A beautiful book that perfectly captures the heart-stopping business of falling in love.

FOR ADULTS:

The Golden Rule by Amanda Craig (LittleBrown £12.99)

The eighth book from Amanda Craig is a hugely satisfying novel that weaves modern-day inequality into a gripping part-thriller, part-romance.

When struggling single mum Hannah is invited into First Class on the London to Penzance train by the glamourous Jinni, a wicked web begins to form. Crushed by her abusive, philandering husband, Hannah believes she has found an ally in Jinni, equally bitter about her own divorce. Fuelled by loathing and wine, the two women agree to murder each other’s husbands. As strangers, what could possibly connect them?

But when she visits the crumbling Cornish pile of Jinni’s ex, not far from where she grew up, Hannah meets Stan, a hirsute, bloated drunk drowning in sadness. Chance brings Hannah close to Stan, who reveals himself to be entirely different to the beast Jinni portrayed and who Hannah came close to murdering.  Who is Jinni and what are her real intentions?

Craig draws on fairy tales, legends and the peculiarities of our multi-layered society to bring readers a tightly woven story featuring a cast of credible characters.

The Other Passenger by Sunday Times bestseller Louise Candlish (Simon & Schuster £8.99)

THE OTHER PASSENGER is the new pulse-raising, sinister psychological thriller from award-winner Louise Candlish.

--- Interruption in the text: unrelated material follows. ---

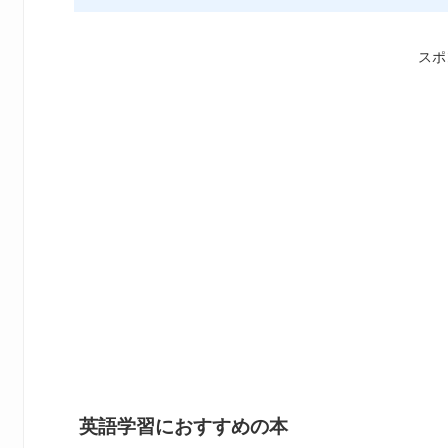
スポ
英語学習におすすめの本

The first person narrative pulls readers into a gripping plot that jumps seamlessly back and forth over the course of a year in a dank, grey London.  Scarred by claustrophobia, 40-something Jamie has given up the rat-race for a quieter life and commute by riverboat that comes with a new set of ‘water rat’ friends, led by the hedonistic young Kit.  Soon Jamie and his long-term girlfriend Clare have formed an uneasy friendship with Kit and his unhinged girlfriend Melia, both embittered by debt and gaping property disparities.

When Kit is reported missing after the water rats’ Christmas session, the police zone in on Jamie. Seen by another passenger to have argued with Kit on the last boat home, the police believe Jamie has motives to have wished Kit dead. But Jamie knows he is totally innocent. Isn’t he?

Candlish masterfully unpicks a cast of unlikeable characters and entirely plausible twists to create an atmosphere of mounting dread and distrust with an unsettling conclusion. This is a hard book to put down.


Camilla Leask has worked with literary giants including Waterstone’s Children’s Laureate 2019-2022 Cressida Cowell, the late Michael Bond and Paddington Bear, Enid Blyton Entertainment and the Narnia Estate among many others.